Acrobat flips her way to college scholarship
An area girl is trading high school hallways for the tumbling floor. But it isn’t for gymnastics; she’s flipping her way in to a new, upcoming sport known as acrobatics and tumbling.
With her hard work and years of dedication, she’s got schools bending over backwards to get her on their tumbling teams. Madi Rushing is always pushing herself.
She’s been training hard for years. She jokes that, at this point, it seems like her whole family is involved in the sport.
"I get home and it’s like ‘Oh! How’d your practice go? Do you have a video for me?’” Madi said.
But she has a second family, too. Her teammates are like siblings, and the gymnasts there joke her coach, Christy Kearns, is like a second mom.
"These kids I’ve had, mostly, well when they started walking they were able to come in and tumble," said Kearns.

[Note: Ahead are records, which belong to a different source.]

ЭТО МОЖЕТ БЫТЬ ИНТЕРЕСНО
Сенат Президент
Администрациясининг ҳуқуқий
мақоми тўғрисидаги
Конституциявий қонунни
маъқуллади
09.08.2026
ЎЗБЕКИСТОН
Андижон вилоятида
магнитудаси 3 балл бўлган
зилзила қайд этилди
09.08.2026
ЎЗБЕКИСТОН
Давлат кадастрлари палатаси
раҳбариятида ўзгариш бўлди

In high school, Madi flipped to acrobatics and tumbling, a twist on traditional gymnastics using floor skills in a group.
"Not very many gymnasts get scholarships for gymnastics, so I’d say this sport opens up a lot more doors for gymnasts," Madi said.
In just a few months, her hands and feet will be flipping on a new floor as she takes an acrobatics scholarship.
Madi will take the floor at Fairmont State University in West Virginia in the fall, one of the few colleges in the country offering the new program.
But Kearns says Madi’s hard work won’t just pay off for her, but also for the other kids training. She says many will follow Madi’s lead into the sport.
"I foresee this getting bigger and bigger, which is exciting that she’s kind of on the forefront of this growing sport," Coach Christy said.
Even if she takes a tumble, Madi’s got plenty of support behind her, ready to back her up.
Fairmont State University, the school Madi will attend, is one of just 13 colleges across the country with a competitive acrobatics and tumbling program, according to USA Gymnastics.